Glorget Louis-François
Article mis en ligne le 5 septembre 2015
dernière modification le 3 septembre 2015

par Desmars, Bernard

Né le 21 février 1824 à la Chapelle Saint-Quillain (Haute-Saône). Maître d’études à Libourne, Bordeaux, Angoulême, puis commis d’économat et économe en lycée, à Coutances (Manche). Frère de Jean-Baptiste Glorget, professeur et également fouriériste.

Fils d’un aubergiste, Louis François obtient son baccalauréat es lettres ; il est maître d’études de 1843 à 1846 à Libourne (Gironde), où enseignent également ses condisciples François Antoine Boullet depuis 1841 et Auguste Thérault à partir de l’automne 1844. En 1846, il rejoint le « collège royal » (c’est-à-dire le lycée) de Bordeaux.
Dès ces années 1840, il est un disciple de Fourier. Il entre en relation avec Jules Duval, venu à Bordeaux faire des conférences lors desquelles il expose la théorie sociétaire. Il lui propose de faire un détour par Libourne et d’y rencontrer ses amis.

On s’occupe à Libourne de votre cours de Bordeaux, et il y a en ce moment une fermentation qu’il serait très avantageux d’exciter. Pour cela, vous nous consacrerez une soirée dans un café, en buvant la bière ou autre chose.
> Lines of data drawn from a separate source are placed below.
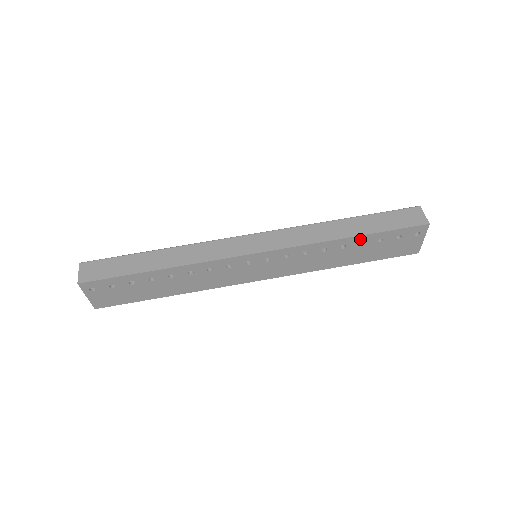
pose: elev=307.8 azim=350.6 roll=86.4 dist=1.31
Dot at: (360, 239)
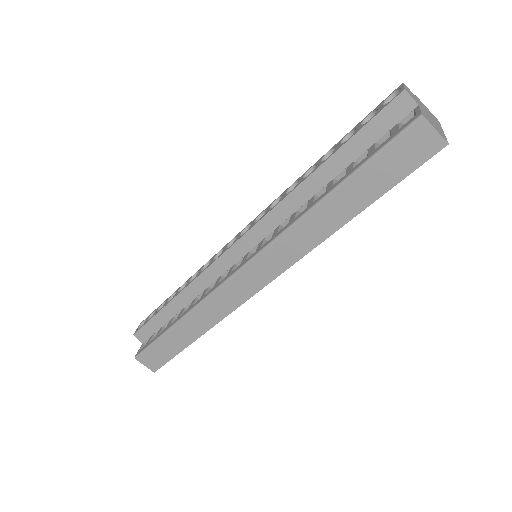
Dot at: (361, 208)
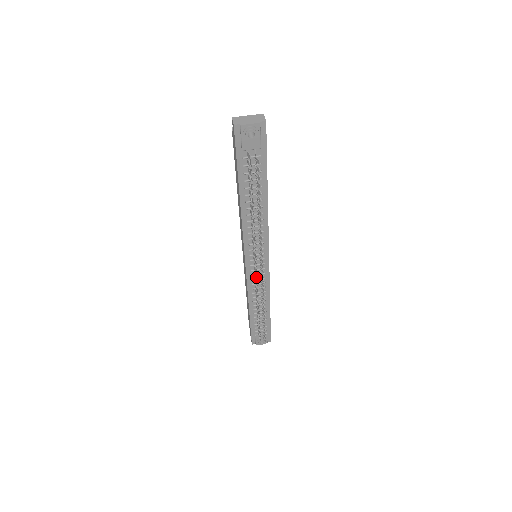
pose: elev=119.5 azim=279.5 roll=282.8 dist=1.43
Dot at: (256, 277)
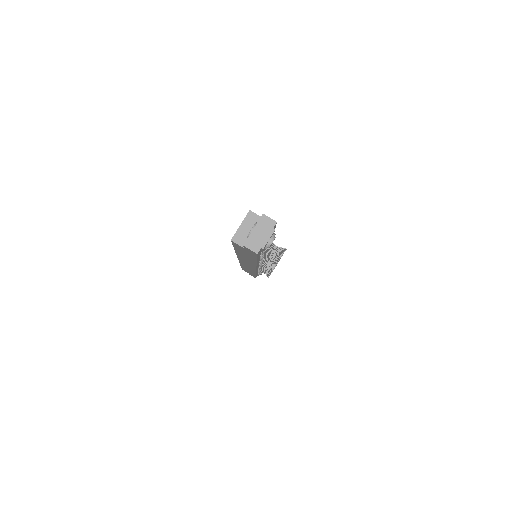
Dot at: (272, 271)
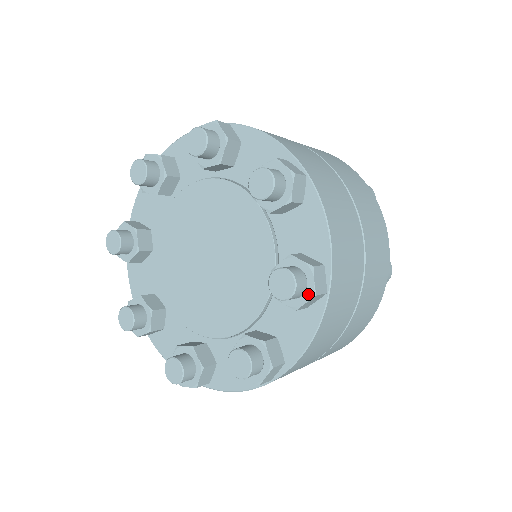
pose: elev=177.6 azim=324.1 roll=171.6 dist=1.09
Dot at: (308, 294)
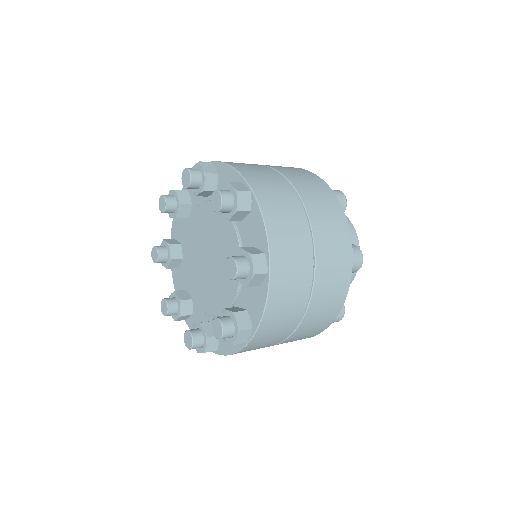
Dot at: (235, 195)
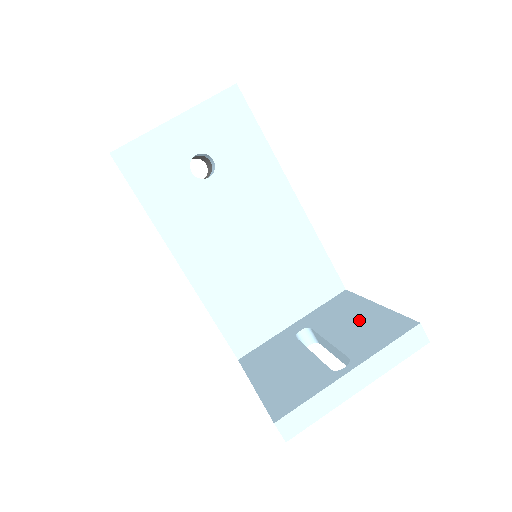
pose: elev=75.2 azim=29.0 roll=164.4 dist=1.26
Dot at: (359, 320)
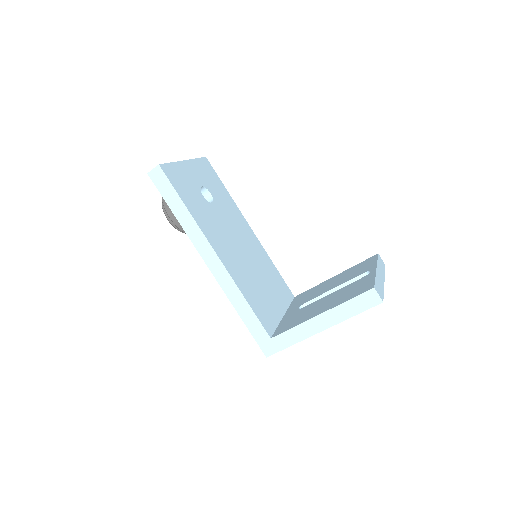
Dot at: (337, 279)
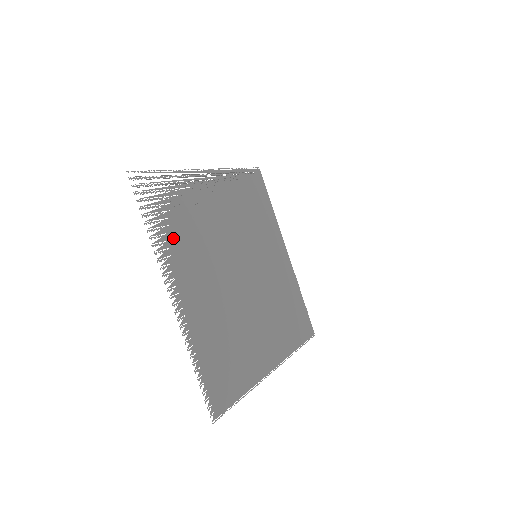
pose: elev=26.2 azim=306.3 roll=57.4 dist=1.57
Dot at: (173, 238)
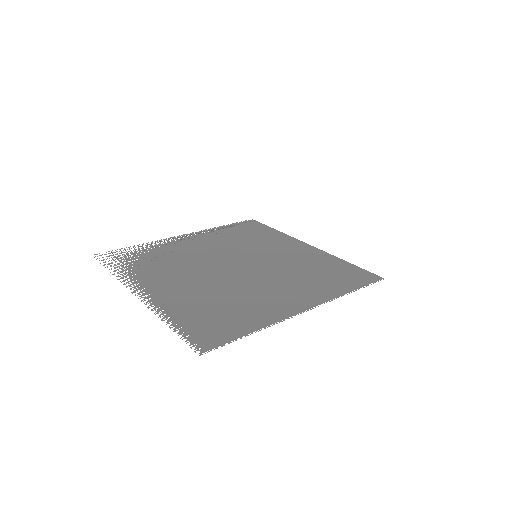
Dot at: (140, 270)
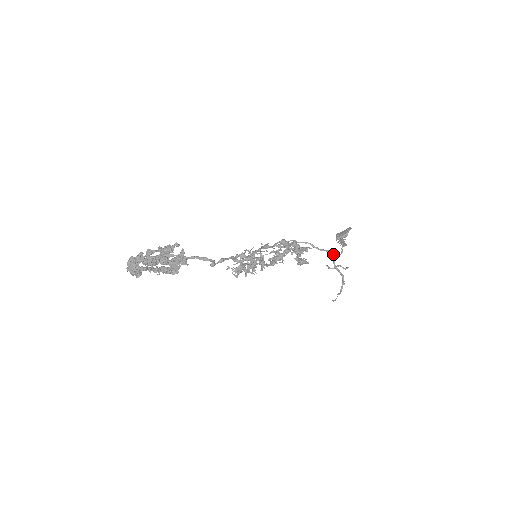
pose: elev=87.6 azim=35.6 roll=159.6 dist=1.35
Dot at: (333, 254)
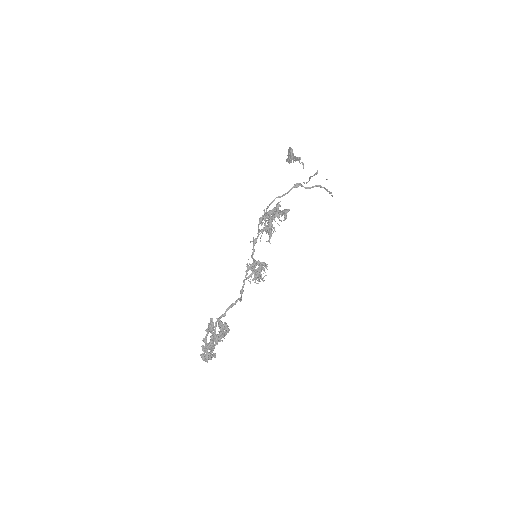
Dot at: (297, 185)
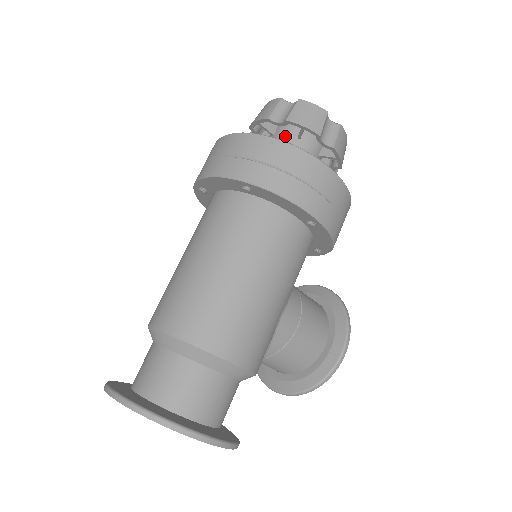
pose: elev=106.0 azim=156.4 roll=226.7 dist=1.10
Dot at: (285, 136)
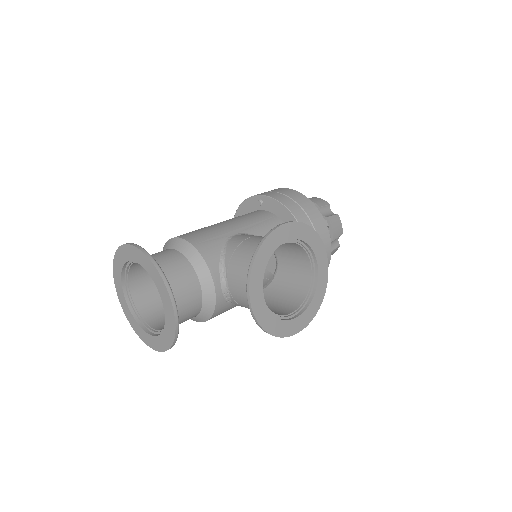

Ce sera une petite exposition sans bruit, en petit comité, en famille, pour ainsi dire. Nous serons six phalanstériens, plus une quinzaine de civilisés, qui ont de la sympathie pour nos principes, mais ne s’y rallient pas. Dans une réunion, il suffit d’un de ces mouvements électriques si communs pour rallier définitivement des personnes qui déjà se rapprochaient et s’entendaient sur beaucoup de points » [1].
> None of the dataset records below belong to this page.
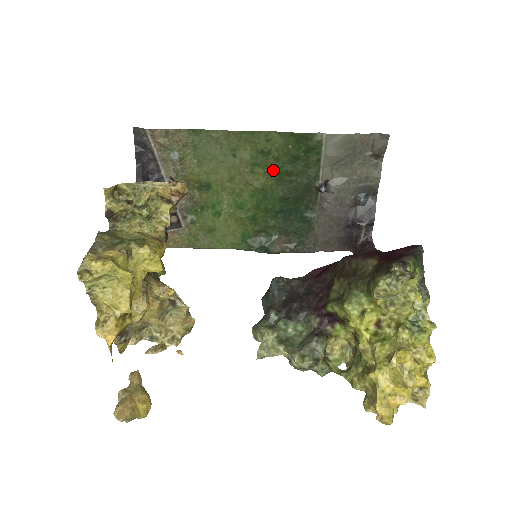
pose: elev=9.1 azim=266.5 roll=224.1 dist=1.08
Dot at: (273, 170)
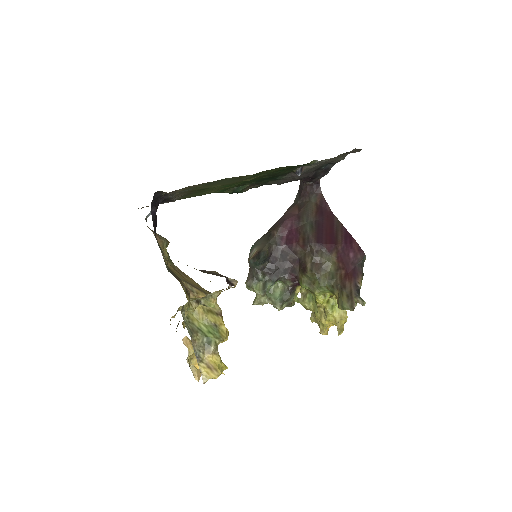
Dot at: (265, 174)
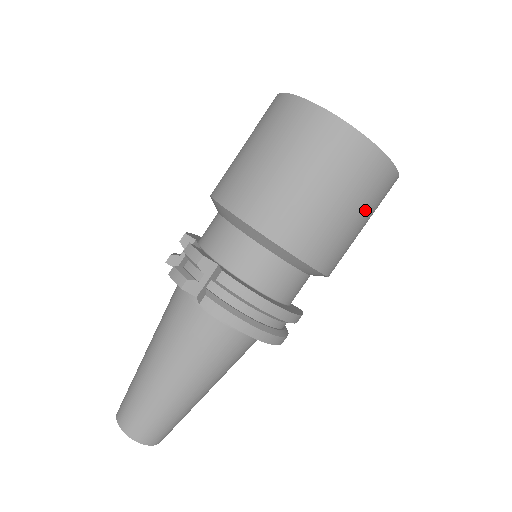
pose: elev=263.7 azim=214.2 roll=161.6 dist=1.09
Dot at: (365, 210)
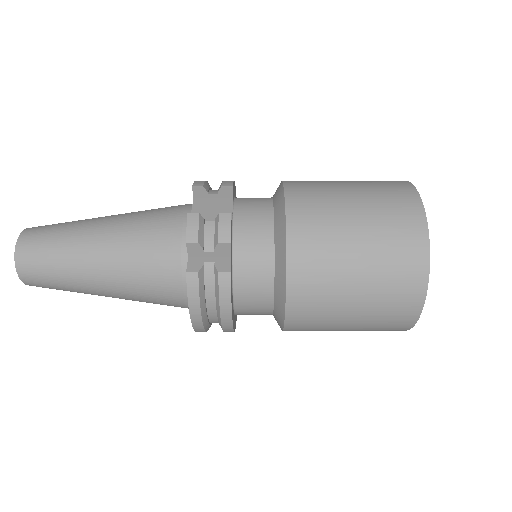
Dot at: (357, 330)
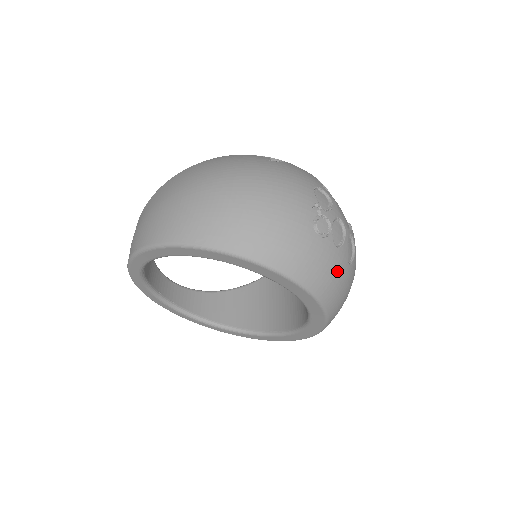
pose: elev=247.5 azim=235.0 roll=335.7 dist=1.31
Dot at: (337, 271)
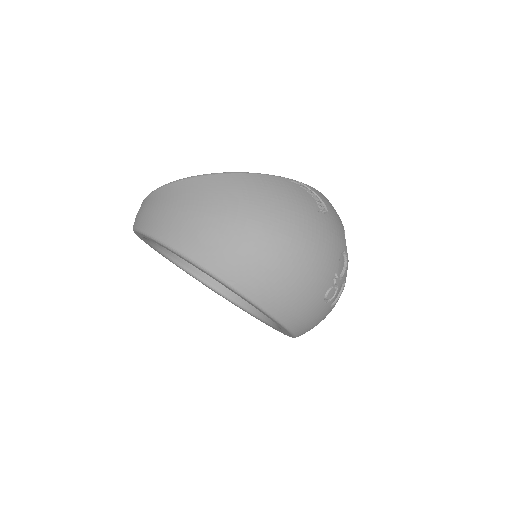
Dot at: (320, 321)
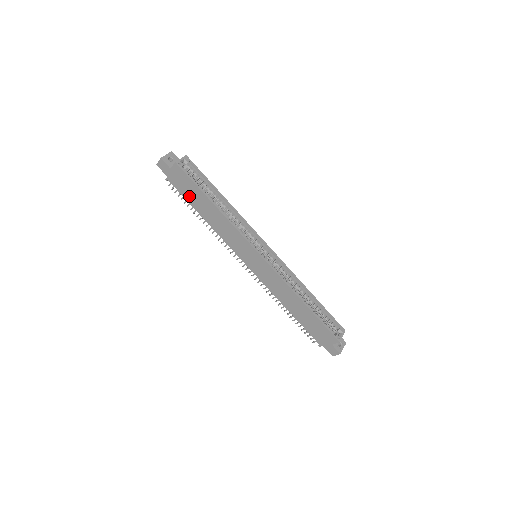
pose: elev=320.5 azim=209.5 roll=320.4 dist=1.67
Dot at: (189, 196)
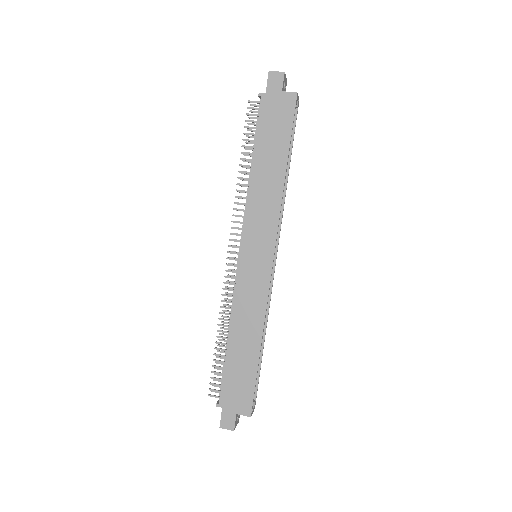
Dot at: (266, 134)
En octobre 1847, il est affecté au lycée d’Angoulême. Mais c’est de Libourne qu’il écrit à la rédaction de La Démocratie pacifique, le 1er mars 1848, pour décrire la façon dont, localement, on a vécu la nouvelle de la chute de la monarchie de Juillet et de l’instauration d’un régime républicain :

Les Phalanstériens sont les seuls hommes à Libourne qui aient fait éclater leur joie, qui aient salué ouvertement à la première nouvelle le triomphe de la liberté sur le despotisme.
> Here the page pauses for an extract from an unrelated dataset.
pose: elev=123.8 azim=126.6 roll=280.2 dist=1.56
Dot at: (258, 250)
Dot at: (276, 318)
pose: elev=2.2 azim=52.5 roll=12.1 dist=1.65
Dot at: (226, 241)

Le groupe de Libourne est peu nombreux, mais il est énergique ; et tout ce que l’amour de l’ordre, tout ce que le courage civique peut inspirer, il est prêt à l’entreprendre. Nous seuls ici, avons des plans d’organisation, et par conséquent, seuls nous avons foi dans l’avenir.

La Démocratie pacifique a été lue hier par plus de 500 personnes ; plusieurs devaient prendre des abonnements ; quand j’ai voulu les inscrire et m’en charger, ils ont reculé par … avarice ou peut-être par crainte de réactions … quelle force d’âme !

La bourgeoisie a été foudroyée par la dépêche télégraphique qui annonça la proclamation de la République et la chute du trône. Il faut avoir vu ces hommes transformés en cadavres pour comprendre jusqu’à quel point l’amour de l’or et la crainte de le perdre, bouleverse le physique et le moral des rentiers et négociants civilisés. Si l‘on eut dit : La ville de Libourne va être mise à sac ! la stupeur n’eut pas été plus grande.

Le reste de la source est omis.